ArchitectureOne of our goals at SnapLogic is to match data flow execution requirements with an appropriate execution platform. Different data platforms have different benefits. The goal of this post is to explain the nature of data flow pipelines and how to choose an appropriate data platform. In addition to categorizing pipelines, I will explainour current supported execution targets and our planned support for Apache Spark.
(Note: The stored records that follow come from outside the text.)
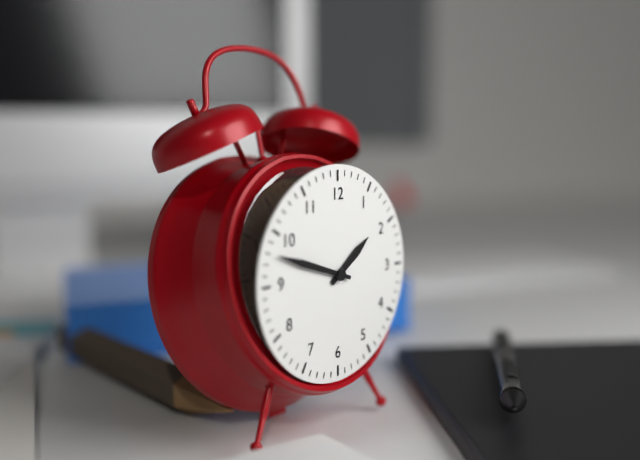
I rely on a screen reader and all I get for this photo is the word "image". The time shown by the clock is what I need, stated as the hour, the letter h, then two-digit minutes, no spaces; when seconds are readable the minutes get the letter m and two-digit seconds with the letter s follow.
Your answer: 1h48
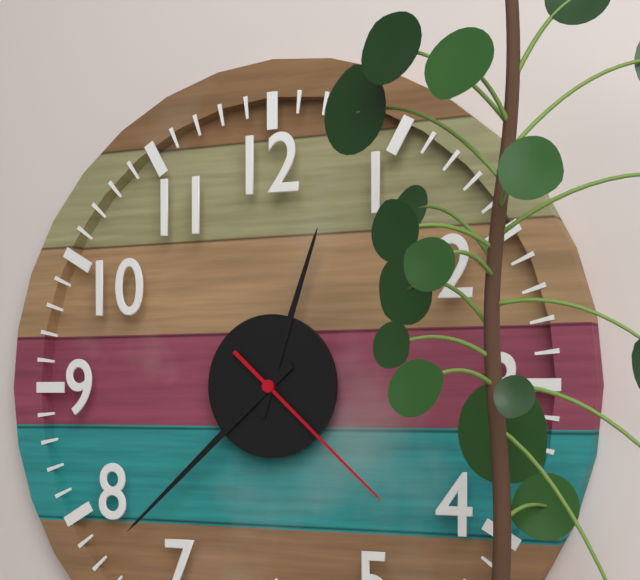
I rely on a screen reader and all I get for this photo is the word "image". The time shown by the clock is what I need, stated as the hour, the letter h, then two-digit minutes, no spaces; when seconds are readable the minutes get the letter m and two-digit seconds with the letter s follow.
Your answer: 12h38m22s
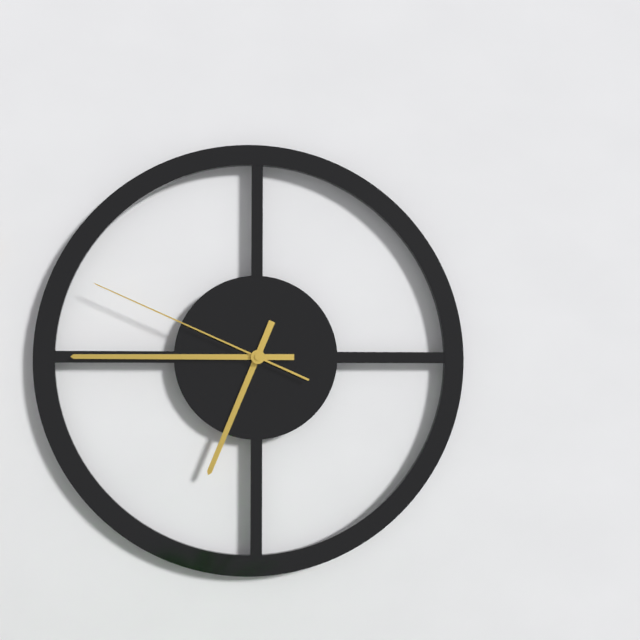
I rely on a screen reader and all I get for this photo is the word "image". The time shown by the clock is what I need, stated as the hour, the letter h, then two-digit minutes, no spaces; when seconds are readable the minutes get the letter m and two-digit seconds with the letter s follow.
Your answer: 6h45m49s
First, some preliminaries. All data processed by SnapLogic pipelines is handled natively in an internal JSON format. We call this document-oriented processing. Even flat, record-oriented data is converted into JSON for internal processing. This lets us handle both flat and hierarchical data seamlessly. Pipelines are constructed from Snaps. Each Snap encapsulates specific application or technology functionality. The Snaps are connected together to carry out a data flow process. Pipelines are constructed with our visual Designer. Some Snaps provide connectivity, such as connecting to databases or cloud applications. Some Snaps allow for data transformation such as filtering out documents, adding or removing fields or modifying fields. We also have Snaps that perform more complex operations such as sort, join and aggregate.
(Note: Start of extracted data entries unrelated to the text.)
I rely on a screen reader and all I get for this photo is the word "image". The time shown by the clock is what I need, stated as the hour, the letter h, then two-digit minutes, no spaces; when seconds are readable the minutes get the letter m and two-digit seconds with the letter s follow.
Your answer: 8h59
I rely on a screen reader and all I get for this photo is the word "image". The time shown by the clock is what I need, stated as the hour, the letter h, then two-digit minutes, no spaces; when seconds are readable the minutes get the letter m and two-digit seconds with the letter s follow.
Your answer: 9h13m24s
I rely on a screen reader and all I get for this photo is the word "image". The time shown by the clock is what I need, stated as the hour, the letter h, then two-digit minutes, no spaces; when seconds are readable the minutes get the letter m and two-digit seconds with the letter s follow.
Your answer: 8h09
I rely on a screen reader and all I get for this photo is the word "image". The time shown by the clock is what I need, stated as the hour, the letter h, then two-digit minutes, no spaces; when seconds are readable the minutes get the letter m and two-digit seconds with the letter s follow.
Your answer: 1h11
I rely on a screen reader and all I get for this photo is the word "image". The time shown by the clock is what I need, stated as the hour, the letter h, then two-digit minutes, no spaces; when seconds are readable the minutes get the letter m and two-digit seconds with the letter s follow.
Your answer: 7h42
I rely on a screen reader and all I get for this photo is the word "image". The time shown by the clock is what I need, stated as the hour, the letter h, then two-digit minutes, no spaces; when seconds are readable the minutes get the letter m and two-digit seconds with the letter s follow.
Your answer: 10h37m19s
Given this setup, we can categorize pipelines into two types: streaming and accumulating. In a streaming pipeline, documents can flow independently. The processing of one document is not dependent on another document as they flow through the pipeline. Such streaming pipelines have low memory requirements because documents can exit the pipeline once they have reached the last Snap. In contrast, an accumulating pipeline requires that all documents from the input source must be collected before result documents can be emitted from a pipeline. Pipelines with sort, join and aggregate are accumulating pipelines. In some cases, a pipeline can be partially accumulating. Such accumulating pipelines can have high memory requirements depending on the number of documents coming in from an input source.

Now let’s turn to execution platforms. SnapLogic has an internal data processing platform called a Snaplex. Think of a Snaplex as a collection of processing nodes or containers that can execute SnapLogic pipelines. We have a few flavors of Snaplexes:

  •  A Cloudplex is a Snaplex that we host in the cloud and it can autoscale as pipeline load increases.
  • Groundplex is a fixed set of nodes that are installed on-premises or in a customer VPC. With a Groundplex, customers can do all of their data processing behind their firewall so that data does not leave their infrastructure.

We are also expanding our support for external data platforms. We have recently released our Hadooplex technology that allows SnapLogic customers to use Hadoop as an execution target for SnapLogic pipelines. A Hadooplex leverages YARN to schedule Snaplex containers on Hadoop nodes in order to execute pipelines. In this way, we can autoscale inside a Hadoop cluster. Recently we introduced SnapReduce 2.0, which enables a Hadooplex to translate SnapLogic pipelines into MapReduce jobs. A user builds a designated SnapReduce pipeline and specifies HDFS files and input and output. These pipelines are compiled to MapReduce jobs to execute on very large data sets that live in HDFS. (Check out the demonstration in our recent cloud and big data analytics webinar.)

Finally, as we announced last week as part of Cloudera’s real-time streaming announcement, we’ve begun work on our support for Spark as a target big data platform. A Sparkplex will be able to utilize SnapLogic’s extensive connectivity to bring data into and out of Spark RDDs (Resilient Distributed Datasets). In addition, similar to SnapReduce, we will allow users to compile SnapLogic pipelines into Spark codes so the pipelines can run as Spark jobs. We will support both streaming and batch Spark jobs. By including Spark in our data platform support, we will give our customers a comprehensive set of options for pipeline execution.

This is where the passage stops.